ESDU Engineer

Mobilities and Impedances

ESDU 04009 Mobilities and impedances of structures Part I: Compendium of frequency response functions

ESDU 04010 Mobilities and impedances of structures Part II: Compendium of point mobilities of infinite structures

These Items have been prepared with the aim of assisting users with the analysis of structures that are built up from basic elements. Further applications are concerned with Statistical Energy Analysis (SEA). In the first part of Item No. 04009 the background to mobility and impedance is considered, as it applies to discrete and continuous systems. The rules for obtaining the mobilities and impedances of connected structures are explained. The basic elements may be combined to form single and two degree of freedom systems. Thus a building block approach to structures may be developed. The main objective of Item No. 04009 is to provide a visual record of the mobilities of structures, particularly continuous structures such as beams, plates and cylinders. Information on both point and transfer mobilities is given as graphs of the modulus of mobility against frequency and as loci in the complex plane. Further data are provided on basic elements, such as springs, dampers and rigid bodies. The visual information on both discrete and continuous systems is provided in tables at the end of the Item. Beams and plates with single degree of freedom and other systems attached at a point are considered. For all these systems graphical records of their mobilities are provided. With an emphasis on the building block approach to the mobility of built-up structures, beams and plates with different types of dampers and springs can be easily analysed from the data provided. The Item contains a section on vibration isolation and shows how the transmission ratios can be derived from the transfer mobilities. The building block approach is used to account for the effect of foundations on systems designed to provide vibration isolation.

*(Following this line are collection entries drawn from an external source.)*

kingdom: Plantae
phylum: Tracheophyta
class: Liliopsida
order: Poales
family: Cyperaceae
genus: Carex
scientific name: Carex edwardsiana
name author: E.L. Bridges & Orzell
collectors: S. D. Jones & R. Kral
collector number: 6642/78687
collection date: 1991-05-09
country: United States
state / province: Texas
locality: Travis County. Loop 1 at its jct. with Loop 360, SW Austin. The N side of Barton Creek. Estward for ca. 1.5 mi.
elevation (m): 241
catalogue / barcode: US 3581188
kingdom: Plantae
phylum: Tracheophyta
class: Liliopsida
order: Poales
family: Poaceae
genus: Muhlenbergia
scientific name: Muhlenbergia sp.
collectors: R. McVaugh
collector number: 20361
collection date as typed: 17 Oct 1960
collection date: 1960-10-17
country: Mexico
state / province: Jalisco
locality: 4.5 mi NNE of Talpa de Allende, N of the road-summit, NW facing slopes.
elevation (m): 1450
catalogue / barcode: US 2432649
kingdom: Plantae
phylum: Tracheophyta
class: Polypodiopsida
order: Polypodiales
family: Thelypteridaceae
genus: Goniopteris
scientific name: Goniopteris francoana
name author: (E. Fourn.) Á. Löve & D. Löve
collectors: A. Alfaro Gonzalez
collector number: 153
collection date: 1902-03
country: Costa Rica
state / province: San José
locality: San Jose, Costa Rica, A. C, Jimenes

The graphical information allows the detail of the mobilities to be appreciated. For example, in the case of a point mobility there is an alternating sequence of resonances and antiresonances that is shown in a graph of modulus of mobility as a function of frequency. Transfer mobilities have a different sequence. Similarly, in the complex plane the point mobility may be approximated by circles with positive real values, whereas the approximate circles for transfer mobilities can have real values which are both positive and negative. Such differences are useful in assessing and checking the validity of measurements of mobility on a real structure.

Graphs of the modulus of mobility have been estimated for beams and plates with hysteretic damping and include a large number of modes of vibration. The effects of transverse shear and rotary inertia are neglected. By studying the mobilities at high frequencies it can be seen that the structures behave as though they were infinite in extent, a fact which is of particular interest in SEA. Mobilities of infinite structures are the subject of Part II. Part II, Item No. 04010, is concerned with point mobilities of infinite structures, such as beams, plates and cylinders. Point mobilities of infinite structures are directly related to the modal density of equivalent finite structures. As a structure at high frequencies may approximate to an infinite structure, the Item is applicable to SEA. The input power may be obtained from the real part of the point mobility of the infinite structure. The input power is required in SEA estimation. The information on point mobilities is mostly provided in the form of tables that list the mobilities and other data, such as the velocity field, the wave number and modal density. Point mobilities are considered for structures which include: rods with one-dimensional longitudinal and torsional wave motion; beams with normal force and moment excitation; thin isotropic and orthotropic plates with normal force excitation; rings and cylinders. In the case of a plate the force or moment has to be applied through a small, rigid disc, otherwise the stresses at the point of application are infinite. The point mobility for a plate depends on the radius of the disc. Some systems involve two types of wave motion, for example, bending and shear waves occur in thick plates. Other structures involving two wave systems, all included in the tables, are plates with in-plane excitation, plates stiffened by a beam and a ring-stiffened cylinder.